The ultimate source of almost all the energy reaching the Earth’s surface is the Sun. (Some heat energy flows from the interior of the Earth, but is tiny compared to the solar contribution.) The incoming energy is transmitted across space by solar radiation (the Sun’s rays), and when it reaches the Earth it is transferred to its surface, or to your skin which, as you will know from experience, warms.

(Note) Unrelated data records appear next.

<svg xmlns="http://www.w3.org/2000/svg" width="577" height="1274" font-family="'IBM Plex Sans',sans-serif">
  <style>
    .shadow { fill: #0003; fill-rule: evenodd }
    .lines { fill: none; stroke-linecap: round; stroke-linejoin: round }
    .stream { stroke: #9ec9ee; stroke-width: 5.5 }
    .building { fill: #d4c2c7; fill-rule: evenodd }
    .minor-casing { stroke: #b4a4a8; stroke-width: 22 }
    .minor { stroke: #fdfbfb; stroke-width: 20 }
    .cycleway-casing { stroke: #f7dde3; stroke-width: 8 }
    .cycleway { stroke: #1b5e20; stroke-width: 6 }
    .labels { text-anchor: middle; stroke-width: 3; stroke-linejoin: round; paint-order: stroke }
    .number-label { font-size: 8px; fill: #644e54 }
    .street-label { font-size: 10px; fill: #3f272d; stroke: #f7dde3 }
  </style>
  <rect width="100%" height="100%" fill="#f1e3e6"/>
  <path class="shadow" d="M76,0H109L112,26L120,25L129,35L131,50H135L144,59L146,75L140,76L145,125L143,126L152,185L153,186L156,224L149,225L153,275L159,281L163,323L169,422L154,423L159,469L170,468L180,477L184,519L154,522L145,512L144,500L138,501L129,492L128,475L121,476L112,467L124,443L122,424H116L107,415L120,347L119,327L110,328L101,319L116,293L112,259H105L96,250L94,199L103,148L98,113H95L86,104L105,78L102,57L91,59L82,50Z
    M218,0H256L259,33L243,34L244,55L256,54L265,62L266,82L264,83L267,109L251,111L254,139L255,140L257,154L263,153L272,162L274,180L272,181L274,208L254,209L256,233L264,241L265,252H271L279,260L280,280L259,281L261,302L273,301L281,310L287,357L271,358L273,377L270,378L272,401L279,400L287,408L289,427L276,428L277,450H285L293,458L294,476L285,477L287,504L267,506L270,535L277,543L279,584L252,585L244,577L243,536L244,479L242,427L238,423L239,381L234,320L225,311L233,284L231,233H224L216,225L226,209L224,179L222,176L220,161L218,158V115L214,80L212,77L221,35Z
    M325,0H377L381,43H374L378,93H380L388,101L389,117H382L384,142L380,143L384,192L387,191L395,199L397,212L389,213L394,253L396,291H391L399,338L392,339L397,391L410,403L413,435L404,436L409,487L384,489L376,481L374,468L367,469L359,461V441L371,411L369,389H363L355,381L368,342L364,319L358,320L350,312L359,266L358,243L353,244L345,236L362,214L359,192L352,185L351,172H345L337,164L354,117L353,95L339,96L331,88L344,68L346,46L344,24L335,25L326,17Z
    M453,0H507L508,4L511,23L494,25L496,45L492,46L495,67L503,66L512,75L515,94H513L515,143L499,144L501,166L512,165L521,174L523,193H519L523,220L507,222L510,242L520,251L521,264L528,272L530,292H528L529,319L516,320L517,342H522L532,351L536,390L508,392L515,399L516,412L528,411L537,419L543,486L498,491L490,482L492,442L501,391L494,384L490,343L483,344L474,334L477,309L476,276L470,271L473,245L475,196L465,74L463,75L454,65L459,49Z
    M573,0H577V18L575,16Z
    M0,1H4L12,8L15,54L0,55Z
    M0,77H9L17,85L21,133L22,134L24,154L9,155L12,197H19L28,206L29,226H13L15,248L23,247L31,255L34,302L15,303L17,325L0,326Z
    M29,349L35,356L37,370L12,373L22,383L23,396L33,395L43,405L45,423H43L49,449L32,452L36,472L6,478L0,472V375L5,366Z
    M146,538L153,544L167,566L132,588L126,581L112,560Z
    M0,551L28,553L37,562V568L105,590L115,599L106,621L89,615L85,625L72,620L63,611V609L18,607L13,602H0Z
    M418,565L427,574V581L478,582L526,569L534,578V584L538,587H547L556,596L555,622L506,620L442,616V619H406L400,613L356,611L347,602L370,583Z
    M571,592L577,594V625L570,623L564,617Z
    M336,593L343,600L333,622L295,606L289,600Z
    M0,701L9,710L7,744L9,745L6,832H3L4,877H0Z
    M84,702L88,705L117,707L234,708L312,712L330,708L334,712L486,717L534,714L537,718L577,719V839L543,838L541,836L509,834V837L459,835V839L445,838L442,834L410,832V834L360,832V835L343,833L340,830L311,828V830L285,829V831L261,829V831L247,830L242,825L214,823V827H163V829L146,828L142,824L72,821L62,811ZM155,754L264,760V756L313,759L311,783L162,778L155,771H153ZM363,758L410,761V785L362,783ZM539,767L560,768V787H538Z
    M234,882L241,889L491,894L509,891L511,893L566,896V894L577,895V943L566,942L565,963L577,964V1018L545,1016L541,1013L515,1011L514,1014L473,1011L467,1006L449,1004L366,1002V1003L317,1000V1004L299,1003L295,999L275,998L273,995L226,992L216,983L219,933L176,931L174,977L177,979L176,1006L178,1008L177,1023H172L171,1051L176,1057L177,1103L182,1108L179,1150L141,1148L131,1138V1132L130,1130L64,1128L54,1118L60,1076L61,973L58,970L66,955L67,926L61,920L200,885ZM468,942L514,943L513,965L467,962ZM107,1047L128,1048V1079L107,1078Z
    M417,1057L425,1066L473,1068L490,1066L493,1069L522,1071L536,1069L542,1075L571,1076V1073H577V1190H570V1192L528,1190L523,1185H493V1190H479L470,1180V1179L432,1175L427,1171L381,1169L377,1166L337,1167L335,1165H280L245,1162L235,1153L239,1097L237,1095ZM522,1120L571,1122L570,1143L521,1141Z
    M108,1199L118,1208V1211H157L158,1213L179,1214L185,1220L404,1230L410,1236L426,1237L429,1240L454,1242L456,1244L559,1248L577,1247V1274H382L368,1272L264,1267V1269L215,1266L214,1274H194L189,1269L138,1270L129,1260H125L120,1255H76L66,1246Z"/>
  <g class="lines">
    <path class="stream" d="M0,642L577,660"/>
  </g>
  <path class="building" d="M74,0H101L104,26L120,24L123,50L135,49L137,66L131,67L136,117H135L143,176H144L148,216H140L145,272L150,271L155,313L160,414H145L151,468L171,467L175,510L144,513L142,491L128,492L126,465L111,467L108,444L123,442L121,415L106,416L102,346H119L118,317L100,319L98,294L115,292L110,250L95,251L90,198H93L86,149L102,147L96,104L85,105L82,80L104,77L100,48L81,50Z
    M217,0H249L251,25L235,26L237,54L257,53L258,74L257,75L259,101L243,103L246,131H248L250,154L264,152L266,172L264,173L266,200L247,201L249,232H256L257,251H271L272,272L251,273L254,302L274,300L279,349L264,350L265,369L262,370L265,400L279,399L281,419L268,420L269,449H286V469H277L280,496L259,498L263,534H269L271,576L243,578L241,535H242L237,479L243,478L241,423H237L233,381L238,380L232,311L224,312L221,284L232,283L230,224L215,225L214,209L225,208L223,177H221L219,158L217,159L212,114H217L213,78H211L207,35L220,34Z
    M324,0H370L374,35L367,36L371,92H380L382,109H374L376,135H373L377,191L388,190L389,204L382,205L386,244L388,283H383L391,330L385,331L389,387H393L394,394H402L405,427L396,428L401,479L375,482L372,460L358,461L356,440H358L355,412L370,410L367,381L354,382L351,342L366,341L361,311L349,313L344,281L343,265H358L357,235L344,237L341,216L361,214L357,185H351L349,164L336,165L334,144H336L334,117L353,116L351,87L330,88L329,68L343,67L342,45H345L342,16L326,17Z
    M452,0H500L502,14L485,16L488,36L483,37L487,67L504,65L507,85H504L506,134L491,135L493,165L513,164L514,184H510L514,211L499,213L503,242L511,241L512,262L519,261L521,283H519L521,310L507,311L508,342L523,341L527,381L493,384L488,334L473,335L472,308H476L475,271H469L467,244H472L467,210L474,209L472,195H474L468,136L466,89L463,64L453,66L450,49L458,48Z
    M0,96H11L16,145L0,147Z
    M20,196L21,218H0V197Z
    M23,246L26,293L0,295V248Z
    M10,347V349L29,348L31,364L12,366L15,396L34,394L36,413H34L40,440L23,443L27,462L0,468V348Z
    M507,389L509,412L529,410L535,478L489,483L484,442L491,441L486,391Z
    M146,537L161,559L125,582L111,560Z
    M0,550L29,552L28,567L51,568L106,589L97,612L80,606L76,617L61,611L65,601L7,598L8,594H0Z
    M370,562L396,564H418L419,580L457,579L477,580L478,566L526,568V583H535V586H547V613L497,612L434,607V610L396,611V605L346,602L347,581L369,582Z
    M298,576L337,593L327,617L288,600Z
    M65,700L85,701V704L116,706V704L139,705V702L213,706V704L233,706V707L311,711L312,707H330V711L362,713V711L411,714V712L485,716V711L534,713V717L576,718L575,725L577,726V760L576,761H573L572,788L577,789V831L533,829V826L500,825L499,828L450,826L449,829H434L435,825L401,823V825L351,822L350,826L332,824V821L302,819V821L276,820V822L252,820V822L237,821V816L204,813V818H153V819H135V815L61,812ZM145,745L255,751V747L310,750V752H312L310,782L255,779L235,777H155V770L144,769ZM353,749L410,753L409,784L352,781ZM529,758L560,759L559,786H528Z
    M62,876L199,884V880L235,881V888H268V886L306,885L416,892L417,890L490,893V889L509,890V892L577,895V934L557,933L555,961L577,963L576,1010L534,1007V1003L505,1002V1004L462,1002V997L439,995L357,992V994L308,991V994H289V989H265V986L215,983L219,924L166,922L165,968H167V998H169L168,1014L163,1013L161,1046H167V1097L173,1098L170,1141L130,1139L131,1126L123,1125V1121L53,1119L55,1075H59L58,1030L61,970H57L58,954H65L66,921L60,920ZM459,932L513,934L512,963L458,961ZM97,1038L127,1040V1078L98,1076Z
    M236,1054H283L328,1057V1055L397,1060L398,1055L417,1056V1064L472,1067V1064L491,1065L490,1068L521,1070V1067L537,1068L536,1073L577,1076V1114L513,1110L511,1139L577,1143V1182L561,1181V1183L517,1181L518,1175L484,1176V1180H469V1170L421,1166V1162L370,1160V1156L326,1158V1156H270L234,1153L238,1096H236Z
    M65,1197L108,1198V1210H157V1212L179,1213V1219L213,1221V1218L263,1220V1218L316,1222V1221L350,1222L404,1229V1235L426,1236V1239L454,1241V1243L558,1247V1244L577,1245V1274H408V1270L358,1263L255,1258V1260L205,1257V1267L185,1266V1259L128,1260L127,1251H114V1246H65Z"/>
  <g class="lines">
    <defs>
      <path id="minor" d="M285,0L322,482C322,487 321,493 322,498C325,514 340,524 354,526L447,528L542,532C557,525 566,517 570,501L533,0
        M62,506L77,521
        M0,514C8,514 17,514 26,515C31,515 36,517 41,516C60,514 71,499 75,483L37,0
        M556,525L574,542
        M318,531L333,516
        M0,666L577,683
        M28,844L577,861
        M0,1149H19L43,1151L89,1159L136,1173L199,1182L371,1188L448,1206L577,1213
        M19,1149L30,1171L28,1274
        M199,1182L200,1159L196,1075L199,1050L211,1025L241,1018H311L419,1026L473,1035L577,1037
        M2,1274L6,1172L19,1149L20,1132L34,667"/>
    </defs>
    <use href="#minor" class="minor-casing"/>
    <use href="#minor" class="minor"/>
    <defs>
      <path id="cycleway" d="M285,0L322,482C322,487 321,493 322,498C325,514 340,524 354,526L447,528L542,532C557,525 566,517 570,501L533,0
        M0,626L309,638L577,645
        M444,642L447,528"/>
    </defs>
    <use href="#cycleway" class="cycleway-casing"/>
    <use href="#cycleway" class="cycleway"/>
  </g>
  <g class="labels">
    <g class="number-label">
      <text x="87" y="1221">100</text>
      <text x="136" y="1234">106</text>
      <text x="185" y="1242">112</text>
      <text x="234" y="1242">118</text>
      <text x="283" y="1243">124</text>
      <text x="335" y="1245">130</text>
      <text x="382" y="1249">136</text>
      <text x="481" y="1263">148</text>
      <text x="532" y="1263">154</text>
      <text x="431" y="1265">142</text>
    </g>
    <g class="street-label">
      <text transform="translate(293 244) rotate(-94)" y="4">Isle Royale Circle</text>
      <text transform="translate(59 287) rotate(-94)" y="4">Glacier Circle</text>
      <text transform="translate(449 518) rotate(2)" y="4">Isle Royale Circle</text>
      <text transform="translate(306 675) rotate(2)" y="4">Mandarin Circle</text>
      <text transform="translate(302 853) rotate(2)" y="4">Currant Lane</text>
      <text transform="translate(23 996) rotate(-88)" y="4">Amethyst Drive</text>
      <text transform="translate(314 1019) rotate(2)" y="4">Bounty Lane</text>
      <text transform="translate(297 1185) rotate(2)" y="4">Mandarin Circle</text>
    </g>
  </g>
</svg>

All bodies give off heat in the form of infra-red radiation that depends on their temperature. Temperature also affects the regions of the spectrum in which the radiation is emitted (such as the visible spectrum, but also infra-red and ultraviolet and beyond). So the Earth, in turn, radiates energy back into space, but because it is at a much lower temperature than the Sun, this energy is in a more restricted part of the spectrum – namely the infra-red (it doesn’t glow visibly hot!). Its surface temperature would have risen in the past until it reached a value where the rate at which energy is transferred to it is balanced by the rate at which energy is radiated out to space from the surface of the Earth, as illustrated in Figure 2. Over time, if the output from the Sun is constant, the mean surface temperature of the Earth will stabilise at a particular value.

At what temperature would the Earth stabilise? If it had no atmosphere, its surface temperature can be calculated to be approximately −18 °C (minus 18 degrees Celsius). A similar calculation can be applied for our neighbouring planets: Venus, which is nearer to the Sun, should have a mean surface temperature of +50 °C, while for the more distant Mars the figure is −57 °C.
In fact the mean surface temperature of the Earth is usually quoted as plus 15 °C, and it has been getting warmer in recent years. The surface temperature is defined as the air temperature measured by standard instruments close to the surface, when averaged over the whole planet, over both sea and land. For this reason it is generally referred to as the global mean surface temperature (GMST).
The difference of +33 °C between the figure of −18 °C and +15 °C represents a significant warming. This warming is the difference the atmosphere makes, and is known as the greenhouse effect. This is an entirely natural effect, which has existed as long as the Earth has had an atmosphere, although the amount of warming will have changed with the composition of the atmosphere. Note that we are not describing human impact here.